POR MAURICIO MONTIEL FIGUEIRAS
La invisibilidad es la condición idónea del creador, el grado cero que le permite renunciar a su identidad para repartirla entre criaturas que, si bien no lo saben, serán siempre espiadas por un ojo omnímodo. Casos paradigmáticos como los de los escritores estadounidenses Thomas Pynchon y J. D. Salinger demuestran que, cuando el creador opta por esfumarse del foro público, la obra deviene la única y más contundente prueba de su existencia, tal como debe ser. Todo lo contrario del glamour, que, según dictan las convenciones, concede una mayor visibilidad. Pensemos en los desfiles de modas: al frente, en la pasarela, entre los flashazos de los periodistas, deambulan las modelos, esos epítomes del glamour; atrás, en la penumbra, acecha el creador/diseñador que las ha dotado de personalidad momentánea. En El hombre sin sombra (2000) de Paul Verhoeven, un científico que se asume glamoroso, el doctor Sebastian Caine (Kevin Bacon), da con la fórmula de la invisibilidad; no contento con haber saltado a las pasarelas de la fama, con ser más visible que nunca, toma una paradójica decisión: se inyecta su propia fórmula y desaparece. Si obviamos los excesos típicos de Verhoeven, el manido tema de la ciencia como caja de Pandora, la película es una interesante reflexión sobre el acto creativo. En varias secuencias la cámara adopta el punto de vista de Caine e irrumpe en la intimidad de los personajes sin que estos lo noten; queda en el espectador el miedo, la certeza de que ese creador invisible manipulará los hilos a su antojo. Queda la sensación de que todos somos parte de una historia supervisada por alguien más. Quedan las dudas: ¿es el glamour la naturaleza sine qua non del demiurgo que nos vigila sin que nos demos cuenta? ¿Son glamorosas las presencias que habitan en los márgenes del orbe visible, las miradas que se nos clavan en la nuca cuando estamos solos con un libro? Y más aún: ¿es la invisibilidad un vicio de percepción o una virtud narrativa?

 

Es normal no advertir todo lo que te rodea.
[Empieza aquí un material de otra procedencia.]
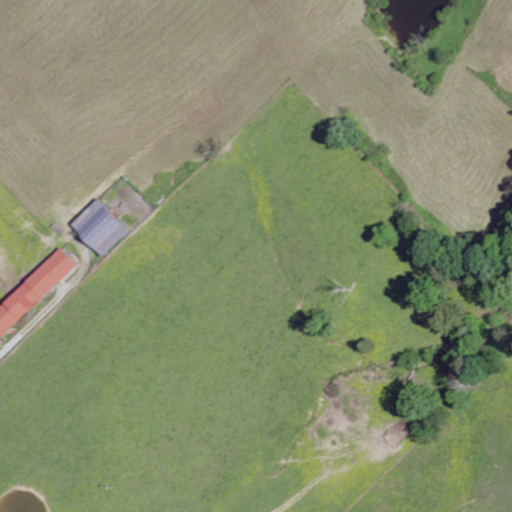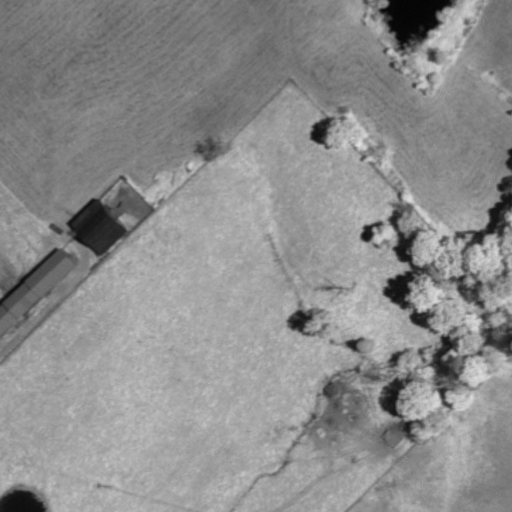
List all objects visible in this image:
building: (101, 229)
building: (35, 290)
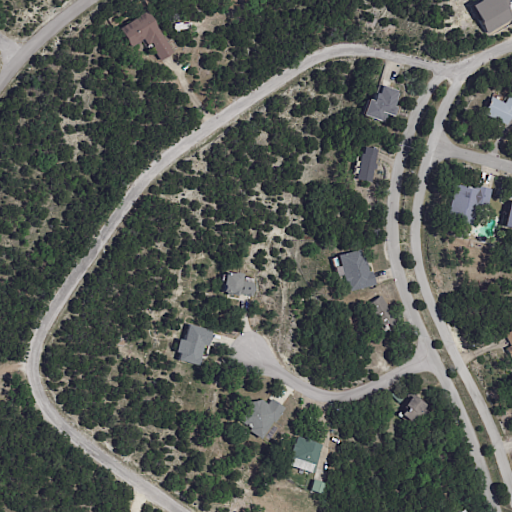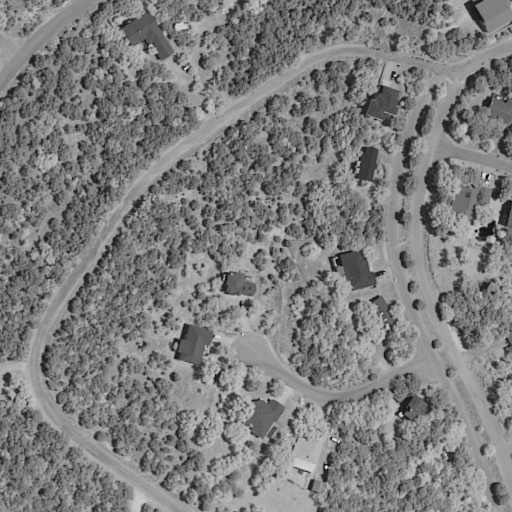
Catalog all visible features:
building: (144, 34)
building: (146, 35)
road: (43, 41)
road: (13, 47)
road: (485, 63)
building: (380, 104)
building: (383, 105)
building: (497, 109)
building: (499, 110)
road: (474, 156)
building: (365, 164)
building: (368, 166)
building: (463, 201)
building: (467, 204)
road: (124, 211)
building: (507, 214)
building: (509, 218)
building: (350, 269)
building: (355, 272)
building: (235, 285)
building: (378, 313)
building: (381, 315)
building: (191, 344)
building: (509, 344)
building: (509, 344)
building: (221, 377)
road: (340, 394)
building: (398, 398)
building: (412, 410)
building: (416, 411)
building: (257, 416)
building: (260, 417)
building: (301, 454)
building: (304, 456)
building: (316, 486)
building: (319, 488)
road: (491, 503)
building: (464, 511)
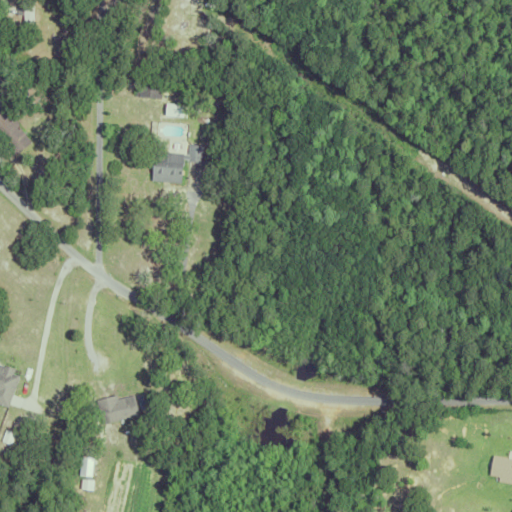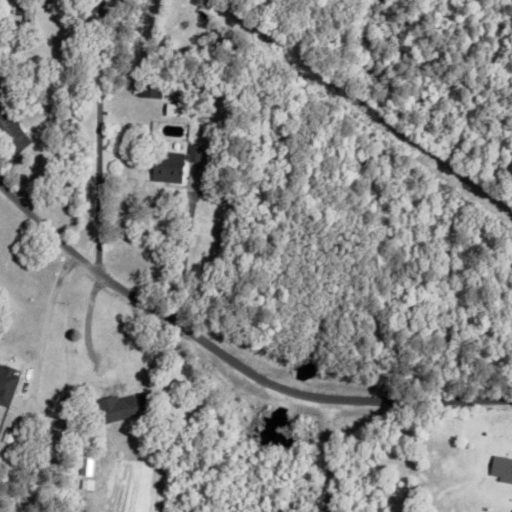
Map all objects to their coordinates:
building: (27, 15)
building: (144, 90)
building: (151, 90)
building: (29, 95)
building: (179, 110)
building: (15, 130)
building: (10, 136)
road: (98, 136)
building: (173, 163)
building: (179, 164)
road: (182, 256)
road: (45, 317)
road: (87, 319)
building: (162, 356)
road: (229, 362)
building: (9, 383)
river: (287, 394)
building: (31, 396)
building: (114, 404)
building: (124, 407)
building: (500, 465)
building: (503, 468)
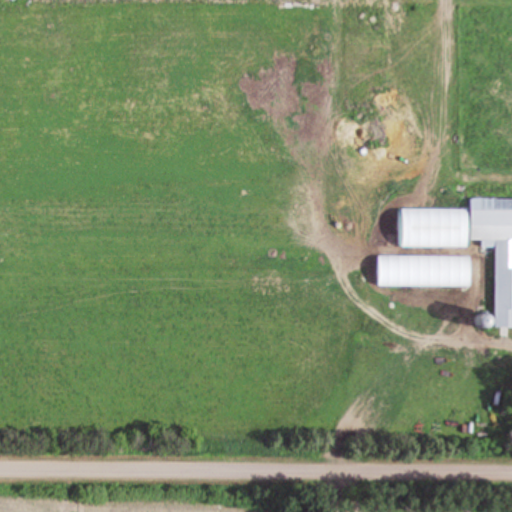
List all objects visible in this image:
building: (466, 242)
building: (429, 270)
road: (256, 479)
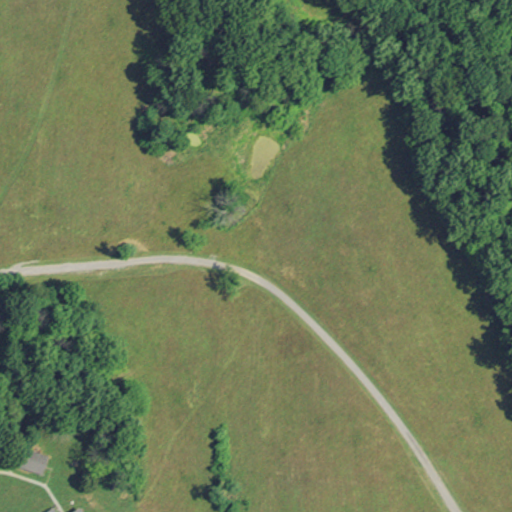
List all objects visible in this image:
road: (275, 296)
building: (40, 461)
building: (74, 510)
Lo que ves es lo que has decidido ver o lo que te interesa […] Hay gente a la que nunca verás, está muy abajo en la escala jerárquica. En todo grupo hay gente a la que ves en último término. Comúnmente nadie la ve. Es gente por naturaleza invisible, que no sabe cómo hacerse notar.

 

Quien habla así es Sue Kewly, uno de los seres invisibles que protagonizan El glamour (1984), la inquietante obra maestra del británico Christopher Priest (1943-2024) publicada hace cuatro décadas que subvierte los valores tradicionales: aquí, a diferencia de lo que se supone, la gente glamorosa es la tribu de los que pasan inadvertidos, las sombras que construyen su propia pasarela para desfilar por la periferia del mundo, a salvo en esa “especie de aura psíquica” que es el glamour. Dentro de esa nube que se puede “intensificar o atenuar por instinto”, capaz de enrarecer tanto la visión como la historia misma hasta volverla una hipnótica nebulosa, se mueve sin saberlo Richard Grey, camarógrafo, coleccionista de viejas postales sobrevoladas por el ojo nostálgico de Jacques-Henri Lartigue (1894-1986), el fotógrafo francés que capturó “la detenida narración de viajes consumados años atrás”. Víctima de un extraño accidente en las calles londinenses —“A mi alrededor, Londres parecía una alucinación”—, Grey despierta en un hospital de Devon para enfrentar la pérdida de su memoria, esa otra forma de lo etéreo:

 

¿Habría una relación entre la invisibilidad y la amnesia? […] En cuanto a las semanas perdidas, invisibles para él ahora, las había remplazado por recuerdos adulterados y conspiratorios. ¿No era esta exactamente la manera en que la gente ordinaria se explicaba la presencia de la gente invisible?

 

A partir de que Sue hace su aparición en el sentido literal y fantasmal, la novela empieza a discurrir en dos planos. En el primero impera la búsqueda del tiempo perdido emprendida por Grey a través del laberinto de una memoria que se irá revelando “adulterada”; el segundo, opacado por la figura ubicua y esquiva de Niall, el “delgado espectro” que inicia a Sue en los deleites de la invisibilidad, pone en entredicho las verdades descubiertas en el primer plano e instaura la incertidumbre, el imperio del doppelgänger. Todo en El glamour tiene su revés: la odisea por el sur de Francia —“un sitio chato, silencioso e irreal”— durante la que Grey cree haber conocido a Sue, y que al parecer se reduce a un viaje mental por las postales que hacen las veces de magdalenas proustianas, se desdobla en un periplo por el norte de Inglaterra que confirma que ambos países se han vuelto patrias de lo incorpóreo; Grey y Niall resultan ser caras de una misma moneda lanzada para apostar por el cuerpo de Sue; la misteriosa postal de St. Tropez en la que Grey escribe un mensaje para Sue (“Me gustaría que estuvieras aquí”) termina siendo enviada por Niall, aunque al final es nuevamente Grey quien la envía. Estamos en el reino de la ambigüedad y la imprecisión, en los dominios del déjà vu. Estamos en la nube del glamour y también dentro de una matrioshka narrativa, sólo que aquí no hay muñecas idénticas sino dispositivos cambiantes, ideados para difundir el desconcierto. ¿Cuál es el propósito de esta novela que transita por parajes salidos casi de un sueño, que afirma algo para negarlo poco después? ¿Quién es el auténtico narrador de esta historia contada por distintas voces que hace pensar en una serpiente que se muerde la cola; por qué conforme avanza la lectura crece la intuición de que hay algo detrás de lo narrado, alguien huidizo y sigiloso que observa los hechos desde el margen?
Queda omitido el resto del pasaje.